[Fragmento proporcionado]

⟨

El Banco Santander ha comunicado los resultados financieros de este 2020, hasta el final del primer semestre, y por primera vez en mucho tiempo ha arrojado un balance negativo, con unas pérdidas de 10.798 millones de euros.

Según la entidad presidida por Ana Botín, el balance se debe a la actualización del valor de sus filiales en varios países como UK, EEUU o Polonia, que han hecho descender su balance en 12.000 millones. Han apuntado a que su beneficio ordinario ha sido positivo, de casi 2.000 millones de euros, lo que supone una caída respecto al mismo periodo en 2019 de más del 50%.

Se le antoja un futuro complicado a medio plazo, y eso a pesar de que el Banco Santander es una de las entidades financieras que operan en nuestro país que más comisiones cobra a sus clientes. Por contra, dispone de un fuerte balance de activos con el que contrarrestar efectos adversos.

El mercado estimaba la semana pasada que el Banco Santander habrá obtenido un resultado de unos 815 millones entre abril y junio, más del doble que en el primer trimestre del año, cuando ganó 331 millones tras destinar 1.600 millones desde entonces a provisiones.

El gigante presidido por Ana Botín ganaría 1.146 millones de euros en la primera mitad de 2020, un 64,5 % menos que los 3.231 millones de un año antes.

⟩

[Tarea pendiente]
¿Puedes transcribir sin cambios el pasaje del fragmento sobre los resultados del Banco Santander que va de «El mercado estimaba» a «un año antes.», ambos incluidos?

[Registros de datos]
⟨

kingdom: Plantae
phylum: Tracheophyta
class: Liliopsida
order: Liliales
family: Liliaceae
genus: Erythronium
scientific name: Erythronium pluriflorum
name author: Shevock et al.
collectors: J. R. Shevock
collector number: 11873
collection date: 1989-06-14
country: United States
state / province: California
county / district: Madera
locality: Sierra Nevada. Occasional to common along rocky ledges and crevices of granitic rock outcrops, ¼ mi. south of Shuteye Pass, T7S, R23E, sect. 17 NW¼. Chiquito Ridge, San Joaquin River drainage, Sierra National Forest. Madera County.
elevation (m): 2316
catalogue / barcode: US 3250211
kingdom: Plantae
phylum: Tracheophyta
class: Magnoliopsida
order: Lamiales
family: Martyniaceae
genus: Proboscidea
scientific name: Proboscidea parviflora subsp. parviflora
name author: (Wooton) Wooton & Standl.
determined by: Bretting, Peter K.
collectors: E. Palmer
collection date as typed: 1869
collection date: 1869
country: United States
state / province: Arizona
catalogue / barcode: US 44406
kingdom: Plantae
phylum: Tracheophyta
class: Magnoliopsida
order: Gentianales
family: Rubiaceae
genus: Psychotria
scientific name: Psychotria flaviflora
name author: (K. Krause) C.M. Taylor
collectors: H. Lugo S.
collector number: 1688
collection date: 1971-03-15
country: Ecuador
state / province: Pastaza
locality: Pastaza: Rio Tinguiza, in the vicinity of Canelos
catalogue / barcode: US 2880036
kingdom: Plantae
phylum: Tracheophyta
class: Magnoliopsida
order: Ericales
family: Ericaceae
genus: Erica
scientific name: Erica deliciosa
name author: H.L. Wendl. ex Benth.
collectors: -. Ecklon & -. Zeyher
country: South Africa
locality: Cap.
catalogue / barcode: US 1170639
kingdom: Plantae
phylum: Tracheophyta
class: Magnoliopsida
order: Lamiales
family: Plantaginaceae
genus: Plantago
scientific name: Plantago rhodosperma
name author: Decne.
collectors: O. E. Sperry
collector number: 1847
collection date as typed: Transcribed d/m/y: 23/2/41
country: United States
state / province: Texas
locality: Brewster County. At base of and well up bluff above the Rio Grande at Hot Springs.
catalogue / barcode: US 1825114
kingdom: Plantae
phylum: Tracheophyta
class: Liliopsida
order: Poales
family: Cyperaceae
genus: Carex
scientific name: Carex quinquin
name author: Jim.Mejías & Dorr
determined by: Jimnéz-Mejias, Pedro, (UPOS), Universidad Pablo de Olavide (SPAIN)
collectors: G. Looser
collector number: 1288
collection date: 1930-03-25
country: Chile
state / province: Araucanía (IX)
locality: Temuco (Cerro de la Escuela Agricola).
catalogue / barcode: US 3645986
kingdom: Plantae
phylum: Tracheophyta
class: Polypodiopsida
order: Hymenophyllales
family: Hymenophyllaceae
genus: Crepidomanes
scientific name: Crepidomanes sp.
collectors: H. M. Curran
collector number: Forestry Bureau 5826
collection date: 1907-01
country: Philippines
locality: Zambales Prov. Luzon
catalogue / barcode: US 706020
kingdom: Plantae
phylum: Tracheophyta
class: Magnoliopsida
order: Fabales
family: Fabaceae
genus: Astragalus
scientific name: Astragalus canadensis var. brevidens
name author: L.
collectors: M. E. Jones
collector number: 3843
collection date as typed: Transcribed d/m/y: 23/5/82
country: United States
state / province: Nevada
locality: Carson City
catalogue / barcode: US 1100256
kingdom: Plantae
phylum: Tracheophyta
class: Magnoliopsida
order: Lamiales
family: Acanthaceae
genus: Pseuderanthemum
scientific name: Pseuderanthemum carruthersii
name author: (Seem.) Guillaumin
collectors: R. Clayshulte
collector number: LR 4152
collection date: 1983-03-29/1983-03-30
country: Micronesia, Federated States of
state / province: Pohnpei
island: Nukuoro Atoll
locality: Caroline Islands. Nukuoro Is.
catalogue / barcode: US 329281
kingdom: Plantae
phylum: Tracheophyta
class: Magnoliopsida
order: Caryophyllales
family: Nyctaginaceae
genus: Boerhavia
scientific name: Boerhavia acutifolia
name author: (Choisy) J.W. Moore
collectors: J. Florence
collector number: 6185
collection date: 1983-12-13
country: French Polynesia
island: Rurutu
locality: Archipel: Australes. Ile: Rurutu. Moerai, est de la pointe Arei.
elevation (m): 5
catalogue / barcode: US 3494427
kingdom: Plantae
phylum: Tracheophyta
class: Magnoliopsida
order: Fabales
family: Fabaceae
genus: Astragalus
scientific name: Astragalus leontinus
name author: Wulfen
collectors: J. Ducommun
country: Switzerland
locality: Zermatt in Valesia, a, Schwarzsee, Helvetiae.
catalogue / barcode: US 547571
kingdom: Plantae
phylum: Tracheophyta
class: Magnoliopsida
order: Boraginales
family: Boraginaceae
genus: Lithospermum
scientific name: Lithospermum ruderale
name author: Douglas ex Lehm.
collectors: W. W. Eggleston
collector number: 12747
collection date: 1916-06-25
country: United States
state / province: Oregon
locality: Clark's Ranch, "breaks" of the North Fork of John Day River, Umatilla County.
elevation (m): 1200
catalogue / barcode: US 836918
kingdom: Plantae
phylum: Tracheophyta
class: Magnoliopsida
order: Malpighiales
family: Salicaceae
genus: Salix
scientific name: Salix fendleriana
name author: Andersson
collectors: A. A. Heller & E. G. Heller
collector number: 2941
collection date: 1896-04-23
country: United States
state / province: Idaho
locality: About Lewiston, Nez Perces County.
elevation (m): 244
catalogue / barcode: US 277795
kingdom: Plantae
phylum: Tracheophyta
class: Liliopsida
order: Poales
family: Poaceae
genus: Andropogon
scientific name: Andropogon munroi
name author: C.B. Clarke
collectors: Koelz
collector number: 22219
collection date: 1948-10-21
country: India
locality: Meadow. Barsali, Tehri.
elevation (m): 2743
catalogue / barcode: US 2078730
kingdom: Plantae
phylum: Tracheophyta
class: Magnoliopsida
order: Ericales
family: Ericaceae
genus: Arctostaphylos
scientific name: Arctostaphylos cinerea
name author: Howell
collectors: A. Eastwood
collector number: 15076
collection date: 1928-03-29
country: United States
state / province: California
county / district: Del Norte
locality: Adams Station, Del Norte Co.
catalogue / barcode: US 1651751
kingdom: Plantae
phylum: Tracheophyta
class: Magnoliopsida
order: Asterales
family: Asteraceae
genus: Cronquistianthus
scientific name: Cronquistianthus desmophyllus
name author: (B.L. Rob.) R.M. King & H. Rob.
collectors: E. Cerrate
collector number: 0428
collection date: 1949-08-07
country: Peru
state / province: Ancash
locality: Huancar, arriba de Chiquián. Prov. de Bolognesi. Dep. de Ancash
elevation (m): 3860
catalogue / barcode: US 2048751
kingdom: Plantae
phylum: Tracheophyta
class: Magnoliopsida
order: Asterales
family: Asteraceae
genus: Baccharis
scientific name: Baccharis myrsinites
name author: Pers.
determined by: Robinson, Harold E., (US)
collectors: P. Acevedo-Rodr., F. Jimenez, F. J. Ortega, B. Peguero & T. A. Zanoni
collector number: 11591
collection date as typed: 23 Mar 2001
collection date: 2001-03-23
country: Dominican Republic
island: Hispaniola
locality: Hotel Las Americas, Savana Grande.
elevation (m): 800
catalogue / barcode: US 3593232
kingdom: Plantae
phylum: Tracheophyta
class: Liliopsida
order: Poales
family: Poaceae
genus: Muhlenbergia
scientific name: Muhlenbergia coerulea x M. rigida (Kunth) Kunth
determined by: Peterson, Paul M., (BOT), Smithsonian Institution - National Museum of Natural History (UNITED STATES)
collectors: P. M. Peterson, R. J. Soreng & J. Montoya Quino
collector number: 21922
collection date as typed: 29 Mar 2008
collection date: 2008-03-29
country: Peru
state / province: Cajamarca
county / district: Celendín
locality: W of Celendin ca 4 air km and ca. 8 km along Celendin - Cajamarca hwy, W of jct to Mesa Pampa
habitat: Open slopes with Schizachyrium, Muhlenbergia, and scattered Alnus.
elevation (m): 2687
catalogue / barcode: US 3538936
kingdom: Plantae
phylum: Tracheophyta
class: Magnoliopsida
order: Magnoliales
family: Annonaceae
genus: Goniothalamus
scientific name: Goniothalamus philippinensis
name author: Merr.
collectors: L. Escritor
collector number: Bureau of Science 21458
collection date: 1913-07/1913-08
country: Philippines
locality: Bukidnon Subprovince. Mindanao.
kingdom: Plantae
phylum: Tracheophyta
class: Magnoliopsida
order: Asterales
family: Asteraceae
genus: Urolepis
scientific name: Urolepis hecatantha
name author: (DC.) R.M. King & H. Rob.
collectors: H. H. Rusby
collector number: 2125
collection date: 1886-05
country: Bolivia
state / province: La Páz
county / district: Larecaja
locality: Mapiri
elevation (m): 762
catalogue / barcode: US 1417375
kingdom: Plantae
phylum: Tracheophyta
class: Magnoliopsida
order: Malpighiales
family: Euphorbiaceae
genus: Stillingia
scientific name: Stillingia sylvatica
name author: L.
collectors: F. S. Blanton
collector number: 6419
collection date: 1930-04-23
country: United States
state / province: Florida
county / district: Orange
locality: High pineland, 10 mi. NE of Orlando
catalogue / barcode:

⟩

[Respuesta escrita]
El mercado estimaba la semana pasada que el Banco Santander habrá obtenido un resultado de unos 815 millones entre abril y junio, más del doble que en el primer trimestre del año, cuando ganó 331 millones tras destinar 1.600 millones desde entonces a provisiones.

El gigante presidido por Ana Botín ganaría 1.146 millones de euros en la primera mitad de 2020, un 64,5 % menos que los 3.231 millones de un año antes.